# [EXERCISE GOAL]
Turn every line of the records below into a Markdown table with the columns "Row" and "Line," giving each line a row number and leaving out blank lines.

# [Records of boxed layout items]
________________________

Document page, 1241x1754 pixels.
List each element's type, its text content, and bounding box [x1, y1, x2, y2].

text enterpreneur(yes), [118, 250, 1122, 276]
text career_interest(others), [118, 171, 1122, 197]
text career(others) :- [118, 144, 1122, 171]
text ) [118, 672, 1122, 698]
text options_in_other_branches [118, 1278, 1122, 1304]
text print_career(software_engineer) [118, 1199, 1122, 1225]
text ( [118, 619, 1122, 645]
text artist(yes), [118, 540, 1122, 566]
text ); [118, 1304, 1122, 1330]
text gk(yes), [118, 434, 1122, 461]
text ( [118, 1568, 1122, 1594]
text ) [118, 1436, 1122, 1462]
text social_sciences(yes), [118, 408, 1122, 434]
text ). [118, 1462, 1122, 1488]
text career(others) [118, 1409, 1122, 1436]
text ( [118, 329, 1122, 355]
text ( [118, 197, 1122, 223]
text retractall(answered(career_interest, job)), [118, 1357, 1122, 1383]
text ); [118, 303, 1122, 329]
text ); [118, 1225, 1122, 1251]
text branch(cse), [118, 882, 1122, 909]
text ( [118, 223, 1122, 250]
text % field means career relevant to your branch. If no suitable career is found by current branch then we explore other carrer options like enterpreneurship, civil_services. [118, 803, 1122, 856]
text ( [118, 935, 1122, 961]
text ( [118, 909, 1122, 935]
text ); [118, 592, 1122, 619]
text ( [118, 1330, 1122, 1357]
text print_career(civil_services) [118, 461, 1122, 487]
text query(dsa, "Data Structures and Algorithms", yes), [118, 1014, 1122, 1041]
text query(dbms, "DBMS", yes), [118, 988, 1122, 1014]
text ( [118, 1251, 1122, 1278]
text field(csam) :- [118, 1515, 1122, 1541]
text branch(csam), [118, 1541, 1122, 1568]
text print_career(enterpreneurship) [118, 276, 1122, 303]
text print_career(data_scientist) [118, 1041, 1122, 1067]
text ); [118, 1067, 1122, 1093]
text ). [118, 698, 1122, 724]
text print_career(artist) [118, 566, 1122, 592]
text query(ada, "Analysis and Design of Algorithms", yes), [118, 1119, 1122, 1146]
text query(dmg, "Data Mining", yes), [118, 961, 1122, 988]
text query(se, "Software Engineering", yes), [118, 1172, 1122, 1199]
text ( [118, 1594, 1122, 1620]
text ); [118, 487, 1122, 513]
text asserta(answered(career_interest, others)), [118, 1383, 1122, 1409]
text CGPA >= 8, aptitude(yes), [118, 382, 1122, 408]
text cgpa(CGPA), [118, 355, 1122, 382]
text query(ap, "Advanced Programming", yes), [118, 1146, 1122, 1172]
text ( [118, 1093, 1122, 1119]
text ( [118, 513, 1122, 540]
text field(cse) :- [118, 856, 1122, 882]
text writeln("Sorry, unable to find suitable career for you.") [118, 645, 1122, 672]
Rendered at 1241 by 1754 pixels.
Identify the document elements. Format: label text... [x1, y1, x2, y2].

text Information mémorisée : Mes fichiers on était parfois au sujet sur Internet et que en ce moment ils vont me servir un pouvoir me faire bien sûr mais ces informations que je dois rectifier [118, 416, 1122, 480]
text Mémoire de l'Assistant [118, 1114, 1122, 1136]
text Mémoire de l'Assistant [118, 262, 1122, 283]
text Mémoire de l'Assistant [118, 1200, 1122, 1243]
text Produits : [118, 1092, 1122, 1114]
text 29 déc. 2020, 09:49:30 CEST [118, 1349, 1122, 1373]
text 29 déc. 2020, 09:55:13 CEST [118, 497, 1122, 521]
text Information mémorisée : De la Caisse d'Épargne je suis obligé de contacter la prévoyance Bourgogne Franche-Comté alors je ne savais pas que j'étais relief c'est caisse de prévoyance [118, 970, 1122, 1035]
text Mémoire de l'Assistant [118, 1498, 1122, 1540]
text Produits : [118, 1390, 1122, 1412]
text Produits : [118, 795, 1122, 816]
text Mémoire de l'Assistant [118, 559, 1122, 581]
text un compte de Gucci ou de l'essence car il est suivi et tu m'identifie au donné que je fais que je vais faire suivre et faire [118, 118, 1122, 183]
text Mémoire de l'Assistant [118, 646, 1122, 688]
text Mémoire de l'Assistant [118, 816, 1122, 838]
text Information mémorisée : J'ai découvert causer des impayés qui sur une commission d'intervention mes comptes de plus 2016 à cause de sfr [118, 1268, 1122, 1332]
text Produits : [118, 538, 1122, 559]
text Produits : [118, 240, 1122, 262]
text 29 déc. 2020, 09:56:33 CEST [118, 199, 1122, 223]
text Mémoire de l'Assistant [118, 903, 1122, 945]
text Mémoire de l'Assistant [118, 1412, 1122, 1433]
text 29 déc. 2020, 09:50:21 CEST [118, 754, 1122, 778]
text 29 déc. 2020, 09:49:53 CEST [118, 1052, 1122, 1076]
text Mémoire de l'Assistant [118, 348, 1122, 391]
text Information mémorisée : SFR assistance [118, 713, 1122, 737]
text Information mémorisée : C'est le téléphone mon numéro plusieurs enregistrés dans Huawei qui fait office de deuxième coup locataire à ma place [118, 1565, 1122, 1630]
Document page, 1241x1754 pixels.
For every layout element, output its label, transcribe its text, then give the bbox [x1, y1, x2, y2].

________________________

# [ANSWER TO THE PROBLEM]
| Row | Line |
|---|---|
| 1 | Document page, 1241x1754 pixels. |
| 2 | List each element's type, its text content, and bounding box [x1, y1, x2, y2]. |
| 3 | text enterpreneur(yes), [118, 250, 1122, 276] |
| 4 | text career_interest(others), [118, 171, 1122, 197] |
| 5 | text career(others) :- [118, 144, 1122, 171] |
| 6 | text ) [118, 672, 1122, 698] |
| 7 | text options_in_other_branches [118, 1278, 1122, 1304] |
| 8 | text print_career(software_engineer) [118, 1199, 1122, 1225] |
| 9 | text ( [118, 619, 1122, 645] |
| 10 | text artist(yes), [118, 540, 1122, 566] |
| 11 | text ); [118, 1304, 1122, 1330] |
| 12 | text gk(yes), [118, 434, 1122, 461] |
| 13 | text ( [118, 1568, 1122, 1594] |
| 14 | text ) [118, 1436, 1122, 1462] |
| 15 | text social_sciences(yes), [118, 408, 1122, 434] |
| 16 | text ). [118, 1462, 1122, 1488] |
| 17 | text career(others) [118, 1409, 1122, 1436] |
| 18 | text ( [118, 329, 1122, 355] |
| 19 | text ( [118, 197, 1122, 223] |
| 20 | text retractall(answered(career_interest, job)), [118, 1357, 1122, 1383] |
| 21 | text ); [118, 303, 1122, 329] |
| 22 | text ); [118, 1225, 1122, 1251] |
| 23 | text branch(cse), [118, 882, 1122, 909] |
| 24 | text ( [118, 223, 1122, 250] |
| 25 | text % field means career relevant to your branch. If no suitable career is found by current branch then we explore other carrer options like enterpreneurship, civil_services. [118, 803, 1122, 856] |
| 26 | text ( [118, 935, 1122, 961] |
| 27 | text ( [118, 909, 1122, 935] |
| 28 | text ); [118, 592, 1122, 619] |
| 29 | text ( [118, 1330, 1122, 1357] |
| 30 | text print_career(civil_services) [118, 461, 1122, 487] |
| 31 | text query(dsa, "Data Structures and Algorithms", yes), [118, 1014, 1122, 1041] |
| 32 | text query(dbms, "DBMS", yes), [118, 988, 1122, 1014] |
| 33 | text ( [118, 1251, 1122, 1278] |
| 34 | text field(csam) :- [118, 1515, 1122, 1541] |
| 35 | text branch(csam), [118, 1541, 1122, 1568] |
| 36 | text print_career(enterpreneurship) [118, 276, 1122, 303] |
| 37 | text print_career(data_scientist) [118, 1041, 1122, 1067] |
| 38 | text ); [118, 1067, 1122, 1093] |
| 39 | text ). [118, 698, 1122, 724] |
| 40 | text print_career(artist) [118, 566, 1122, 592] |
| 41 | text query(ada, "Analysis and Design of Algorithms", yes), [118, 1119, 1122, 1146] |
| 42 | text query(dmg, "Data Mining", yes), [118, 961, 1122, 988] |
| 43 | text query(se, "Software Engineering", yes), [118, 1172, 1122, 1199] |
| 44 | text ( [118, 1594, 1122, 1620] |
| 45 | text ); [118, 487, 1122, 513] |
| 46 | text asserta(answered(career_interest, others)), [118, 1383, 1122, 1409] |
| 47 | text CGPA >= 8, aptitude(yes), [118, 382, 1122, 408] |
| 48 | text cgpa(CGPA), [118, 355, 1122, 382] |
| 49 | text query(ap, "Advanced Programming", yes), [118, 1146, 1122, 1172] |
| 50 | text ( [118, 1093, 1122, 1119] |
| 51 | text ( [118, 513, 1122, 540] |
| 52 | text field(cse) :- [118, 856, 1122, 882] |
| 53 | text writeln("Sorry, unable to find suitable career for you.") [118, 645, 1122, 672] |
| 54 | Rendered at 1241 by 1754 pixels. |
| 55 | Identify the document elements. Format: label text... [x1, y1, x2, y2]. |
| 56 | text Information mémorisée : Mes fichiers on était parfois au sujet sur Internet et que en ce moment ils vont me servir un pouvoir me faire bien sûr mais ces informations que je dois rectifier [118, 416, 1122, 480] |
| 57 | text Mémoire de l'Assistant [118, 1114, 1122, 1136] |
| 58 | text Mémoire de l'Assistant [118, 262, 1122, 283] |
| 59 | text Mémoire de l'Assistant [118, 1200, 1122, 1243] |
| 60 | text Produits : [118, 1092, 1122, 1114] |
| 61 | text 29 déc. 2020, 09:49:30 CEST [118, 1349, 1122, 1373] |
| 62 | text 29 déc. 2020, 09:55:13 CEST [118, 497, 1122, 521] |
| 63 | text Information mémorisée : De la Caisse d'Épargne je suis obligé de contacter la prévoyance Bourgogne Franche-Comté alors je ne savais pas que j'étais relief c'est caisse de prévoyance [118, 970, 1122, 1035] |
| 64 | text Mémoire de l'Assistant [118, 1498, 1122, 1540] |
| 65 | text Produits : [118, 1390, 1122, 1412] |
| 66 | text Produits : [118, 795, 1122, 816] |
| 67 | text Mémoire de l'Assistant [118, 559, 1122, 581] |
| 68 | text un compte de Gucci ou de l'essence car il est suivi et tu m'identifie au donné que je fais que je vais faire suivre et faire [118, 118, 1122, 183] |
| 69 | text Mémoire de l'Assistant [118, 646, 1122, 688] |
| 70 | text Mémoire de l'Assistant [118, 816, 1122, 838] |
| 71 | text Information mémorisée : J'ai découvert causer des impayés qui sur une commission d'intervention mes comptes de plus 2016 à cause de sfr [118, 1268, 1122, 1332] |
| 72 | text Produits : [118, 538, 1122, 559] |
| 73 | text Produits : [118, 240, 1122, 262] |
| 74 | text 29 déc. 2020, 09:56:33 CEST [118, 199, 1122, 223] |
| 75 | text Mémoire de l'Assistant [118, 903, 1122, 945] |
| 76 | text Mémoire de l'Assistant [118, 1412, 1122, 1433] |
| 77 | text 29 déc. 2020, 09:50:21 CEST [118, 754, 1122, 778] |
| 78 | text 29 déc. 2020, 09:49:53 CEST [118, 1052, 1122, 1076] |
| 79 | text Mémoire de l'Assistant [118, 348, 1122, 391] |
| 80 | text Information mémorisée : SFR assistance [118, 713, 1122, 737] |
| 81 | text Information mémorisée : C'est le téléphone mon numéro plusieurs enregistrés dans Huawei qui fait office de deuxième coup locataire à ma place [118, 1565, 1122, 1630] |
| 82 | Document page, 1241x1754 pixels. |
| 83 | For every layout element, output its label, transcribe its text, then give the bbox [x1, y1, x2, y2]. |